Often contract manufacturing organizations (CMOs) are involved during periods of high demand. Each institution has its own standard operating procedures (SOPs) and ways of storing and processing data. Therefore, real-time communication that works during comparably small clinical trials, is expected to collapse during massive scale up during commercialization.
Effective control of the process is only possible with a unified, central data collection and monitoring service provider.
The digital supply chain in CAR T-cell therapy logistics
All parts of the solution to this challenge are already available through recent IT developments and can be applied to solve the puzzle of the digital supply chain. Cloud storage and cloud computing will be major pillars in establishing cell and gene therapies as broadly available for cancer patients.
A central database, in which all stakeholders log their data and monitor the advancement of each individual therapy development, takes care of inter-institutional communication and allows for effective projection of production capacities and treatment windows. Additionally, it facilitates process optimization, and allows direct intervention in case of emergency.
Oftentimes, the implementations of such systems struggle with compatibility issues. Surprisingly, many culprits are hidden at a very basic level. As an example, standardized and compatible cell therapy manufacturing hardware is not as broadly used as needed.

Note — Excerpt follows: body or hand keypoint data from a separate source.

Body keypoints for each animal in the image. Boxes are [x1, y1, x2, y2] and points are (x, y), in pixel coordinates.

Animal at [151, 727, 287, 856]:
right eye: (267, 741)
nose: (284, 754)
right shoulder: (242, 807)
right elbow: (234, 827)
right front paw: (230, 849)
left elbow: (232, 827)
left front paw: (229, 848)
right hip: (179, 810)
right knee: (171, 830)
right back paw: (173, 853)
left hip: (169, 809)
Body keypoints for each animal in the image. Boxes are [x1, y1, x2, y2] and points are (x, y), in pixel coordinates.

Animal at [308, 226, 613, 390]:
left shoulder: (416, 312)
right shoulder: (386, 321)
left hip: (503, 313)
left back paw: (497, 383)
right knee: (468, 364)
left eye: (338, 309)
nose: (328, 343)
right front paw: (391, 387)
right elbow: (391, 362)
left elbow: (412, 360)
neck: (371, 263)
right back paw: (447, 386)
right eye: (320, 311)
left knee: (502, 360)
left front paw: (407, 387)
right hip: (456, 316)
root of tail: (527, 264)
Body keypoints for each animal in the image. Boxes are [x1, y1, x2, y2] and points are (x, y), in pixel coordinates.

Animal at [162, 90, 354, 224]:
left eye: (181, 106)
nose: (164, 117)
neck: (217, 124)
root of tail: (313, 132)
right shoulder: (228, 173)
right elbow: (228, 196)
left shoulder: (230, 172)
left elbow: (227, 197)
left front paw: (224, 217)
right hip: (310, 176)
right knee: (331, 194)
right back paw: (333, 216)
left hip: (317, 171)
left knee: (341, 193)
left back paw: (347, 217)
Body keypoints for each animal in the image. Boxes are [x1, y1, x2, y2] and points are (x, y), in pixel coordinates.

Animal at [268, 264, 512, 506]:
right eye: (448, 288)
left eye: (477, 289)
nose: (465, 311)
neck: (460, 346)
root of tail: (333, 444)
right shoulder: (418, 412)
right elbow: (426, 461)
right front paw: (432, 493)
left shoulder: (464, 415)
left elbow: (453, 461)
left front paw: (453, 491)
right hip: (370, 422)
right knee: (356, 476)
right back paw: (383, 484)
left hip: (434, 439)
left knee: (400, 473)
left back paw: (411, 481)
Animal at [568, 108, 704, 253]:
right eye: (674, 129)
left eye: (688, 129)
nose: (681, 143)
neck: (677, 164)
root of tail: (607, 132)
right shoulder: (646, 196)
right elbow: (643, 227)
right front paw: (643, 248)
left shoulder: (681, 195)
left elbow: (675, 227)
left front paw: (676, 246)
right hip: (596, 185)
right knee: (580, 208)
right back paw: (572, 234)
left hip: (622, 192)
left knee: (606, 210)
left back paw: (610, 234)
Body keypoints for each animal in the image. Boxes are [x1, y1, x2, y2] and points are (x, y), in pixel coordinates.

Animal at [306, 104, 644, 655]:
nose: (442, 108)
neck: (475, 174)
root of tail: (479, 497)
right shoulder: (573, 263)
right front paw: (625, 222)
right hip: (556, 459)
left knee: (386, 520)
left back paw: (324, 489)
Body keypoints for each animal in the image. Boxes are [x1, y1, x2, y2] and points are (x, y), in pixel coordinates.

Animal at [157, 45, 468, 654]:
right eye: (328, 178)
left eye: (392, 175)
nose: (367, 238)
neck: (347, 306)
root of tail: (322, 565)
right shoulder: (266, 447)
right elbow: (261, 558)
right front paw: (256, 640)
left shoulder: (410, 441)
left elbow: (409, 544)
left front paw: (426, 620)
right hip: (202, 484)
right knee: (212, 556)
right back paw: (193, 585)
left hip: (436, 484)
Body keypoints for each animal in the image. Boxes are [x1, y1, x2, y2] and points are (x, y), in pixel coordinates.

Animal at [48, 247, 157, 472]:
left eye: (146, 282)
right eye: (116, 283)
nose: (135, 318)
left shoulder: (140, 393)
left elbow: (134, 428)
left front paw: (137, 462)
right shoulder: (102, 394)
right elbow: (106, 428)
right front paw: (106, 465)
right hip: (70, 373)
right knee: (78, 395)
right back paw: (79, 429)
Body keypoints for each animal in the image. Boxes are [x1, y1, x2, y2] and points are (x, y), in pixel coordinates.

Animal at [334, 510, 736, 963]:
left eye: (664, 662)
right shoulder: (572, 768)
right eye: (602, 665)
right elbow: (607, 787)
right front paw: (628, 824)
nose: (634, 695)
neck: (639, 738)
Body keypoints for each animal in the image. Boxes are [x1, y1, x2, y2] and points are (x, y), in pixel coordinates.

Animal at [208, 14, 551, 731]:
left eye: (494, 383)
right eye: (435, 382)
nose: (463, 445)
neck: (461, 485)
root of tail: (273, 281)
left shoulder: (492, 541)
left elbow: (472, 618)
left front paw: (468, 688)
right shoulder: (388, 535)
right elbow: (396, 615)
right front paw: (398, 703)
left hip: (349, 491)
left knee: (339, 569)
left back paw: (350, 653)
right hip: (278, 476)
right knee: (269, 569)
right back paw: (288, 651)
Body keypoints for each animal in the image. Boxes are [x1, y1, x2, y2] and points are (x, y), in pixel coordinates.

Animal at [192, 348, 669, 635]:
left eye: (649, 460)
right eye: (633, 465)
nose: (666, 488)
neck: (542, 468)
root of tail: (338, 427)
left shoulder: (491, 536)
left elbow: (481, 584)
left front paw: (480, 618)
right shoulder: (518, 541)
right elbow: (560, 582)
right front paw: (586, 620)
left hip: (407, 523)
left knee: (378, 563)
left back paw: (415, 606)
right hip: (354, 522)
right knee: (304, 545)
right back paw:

Car t-cell therapy - packaging, freezing and protecting - the cold chain reality
The use of unstandardized hardware for critical steps during CGT manufacture is still a factor in the rate of loss-of-goods.
The recent COVID-19 pandemic has catalyzed the development of cryogenic supply chains and associated equipment for large volumes vaccines. These advances naturally spilled over to CAR T-cell therapy and other CGT approaches and sparked innovative solutions.
Single Use Support is a torchbearer in cryogenic drug substance logistics and our R&D department supports a team that is in constant interaction with market participants to develop scalable solutions and optimize processes for protecting, fill & freeze, shockfreezing, packaging and handling of small volume cell and gene therapeutics.